Review of A Good Woman (2004) by Daniel R — 02 Jan 2013
Helen Hunt gives perhaps the worst line readings of her career and Johansson gives the most wooden performance I've seen her give, but the rest of the performances are good.
Regarding the liberties taken with the play, I think that's actually the film's strong suit. Within the play itself, most of the exposition is handled with soliloquy. In a film, you can do that by letting the characters break the fourth wall--the more recent film adaptation of "Richard III" is an example of doing this well--but I applaud the decision to add a expository sequence that weaves most of that material into a linear narrative. Also, given that there ARE scenes featured exactly as Wilde wrote them, and Wilde is without parellel among playwrights active towards the more modern end of things, I think it speaks to the strength of Himmelstein's writing that they only stand out starkly if you are familiar with the play and recognize the quotes.
On a structural level, what I identify as the film's major weakness is the 1930s setting. You can't believably set a film in 1930s Italy without SOME acknowledgement of the Depression and the rise of the European fascists. The film does address the Depression at one point, but identifies it as an American, not a global, problem. If this is meant to speak to the characters cluelessness about what is going on around them, it was either executed badly at the script level or lost in the editing.

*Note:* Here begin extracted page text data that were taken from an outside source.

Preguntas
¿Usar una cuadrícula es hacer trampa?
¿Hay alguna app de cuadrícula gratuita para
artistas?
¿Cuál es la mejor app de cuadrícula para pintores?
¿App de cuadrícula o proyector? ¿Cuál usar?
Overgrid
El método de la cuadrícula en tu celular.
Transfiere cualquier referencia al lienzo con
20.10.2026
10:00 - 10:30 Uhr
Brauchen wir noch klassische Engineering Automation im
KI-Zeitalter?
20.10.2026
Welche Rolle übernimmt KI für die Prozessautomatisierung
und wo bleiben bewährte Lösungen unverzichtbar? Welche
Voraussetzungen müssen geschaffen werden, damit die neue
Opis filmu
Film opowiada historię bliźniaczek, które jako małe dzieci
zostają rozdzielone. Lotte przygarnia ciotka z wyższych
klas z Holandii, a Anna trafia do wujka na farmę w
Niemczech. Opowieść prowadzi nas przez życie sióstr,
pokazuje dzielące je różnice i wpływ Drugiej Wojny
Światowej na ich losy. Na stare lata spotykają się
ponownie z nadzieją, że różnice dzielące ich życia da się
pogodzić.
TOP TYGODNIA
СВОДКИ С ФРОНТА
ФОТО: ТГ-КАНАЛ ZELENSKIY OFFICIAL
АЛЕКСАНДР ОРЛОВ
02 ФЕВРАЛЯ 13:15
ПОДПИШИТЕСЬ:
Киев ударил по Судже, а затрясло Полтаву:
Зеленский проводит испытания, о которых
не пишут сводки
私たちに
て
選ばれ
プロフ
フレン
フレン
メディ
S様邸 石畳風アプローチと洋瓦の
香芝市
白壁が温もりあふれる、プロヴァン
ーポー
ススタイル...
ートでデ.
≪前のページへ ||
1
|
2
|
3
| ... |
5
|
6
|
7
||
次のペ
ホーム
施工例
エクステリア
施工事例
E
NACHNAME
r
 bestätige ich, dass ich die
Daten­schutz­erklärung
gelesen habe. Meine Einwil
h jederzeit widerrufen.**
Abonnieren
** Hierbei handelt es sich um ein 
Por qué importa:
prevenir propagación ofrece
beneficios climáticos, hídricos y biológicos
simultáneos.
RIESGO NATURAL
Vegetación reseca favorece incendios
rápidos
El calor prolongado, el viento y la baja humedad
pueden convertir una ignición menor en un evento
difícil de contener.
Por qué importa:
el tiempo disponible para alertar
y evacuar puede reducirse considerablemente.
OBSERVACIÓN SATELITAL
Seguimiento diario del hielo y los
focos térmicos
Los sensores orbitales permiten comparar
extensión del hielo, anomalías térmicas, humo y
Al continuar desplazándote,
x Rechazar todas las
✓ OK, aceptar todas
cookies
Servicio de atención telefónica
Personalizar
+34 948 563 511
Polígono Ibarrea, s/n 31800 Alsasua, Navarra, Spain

Moreover, I think they only set it in the early 20th century so they could update Wilde as much as possible without loosing the mocking of high society as presented in the original work. I think that points to either the writer possibly not knowing what the story was really about or not wanting to lose some of the more biting Wilde dialogue. If the writer insisted on making that choice, it would have been wiser to set it in the 1920s, which would have avoided the awkwardness of showing these characters living in untroubled decadence during a global economic depression and made Erlynne's backstory even more reddeming by putting her youth in the end of the era of the robber barrons rather than in the Gilded Age.
This review of A Good Woman (2004) was written by Daniel R on 02 Jan 2013.
A Good Woman has generally received mixed reviews.